Longitudinal changes in task-evoked brain responses in Parkinson’s disease patients with and without mild cognitive impairment

  • Urban eEkman,
  • Johan eEriksson,
  • Lars eForsgren,
  • Magdalena Eriksson Domellöf,
  • Eva eElgh,
  • Anders eLundquist,
  • Lars eNyberg

DOI
https://doi.org/10.3389/fnins.2014.00207
Journal volume & issue
Vol. 8

Abstract

Read online

Cognitive deficits are common in Parkinson’s disease. Previous cross-sectional research has demonstrated a link between cognitive impairments and fronto-striatal dopaminergic dysmodulation. However, longitudinal studies that link disease progression with altered task-evoked brain activity are lacking. Therefore, our objective was to longitudinally evaluate working-memory related brain activity changes in Parkinson’s disease patients with and without mild cognitive impairment.Patients were recruited within a longitudinal cohort study of incident patients with idiopathic parkinsonism. We longitudinally (at baseline examination and at 12-months follow-up) compared 28 patients with Parkinson’s disease without mild cognitive impairment with 11 patients with Parkinson’s disease and mild cognitive impairment. Functional MRI blood oxygen level dependent signal was measured during a verbal two-back working-memory task. Patients with mild cognitive impairment under-recruited bilateral medial prefrontal cortex, right putamen, and lateral parietal cortex at both time-points (main effect of group: p<0.001, uncorrected).

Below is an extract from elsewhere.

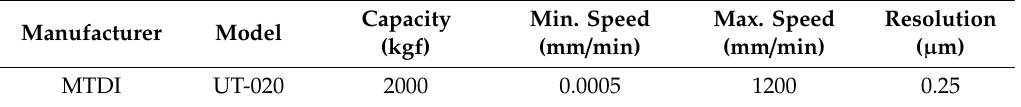
Table 4. Specification of universal test machine.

Critically, a significant group-by-time interaction effect (p<0.001, uncorrected) was found in the right fusiform gyrus, indicating that working-memory related activity decreased for patients with Parkinson’s disease and mild cognitive impairment between baseline and follow-up, while patients without mild cognitive impairment were stable across time-points. The functional connectivity between right fusiform gyrus and bilateral caudate nucleus was stronger for patients without MCI relative to patients with MCI.Our findings support the view that deficits in working-memory updating are related to persistent fronto-striatal under-recruitments in patients with early phase Parkinson’s disease and mild cognitive impairment. The longitudinal evolution of mild cognitive impairment in Parkinson’s disease translates into additional task-evoked posterior cortical changes.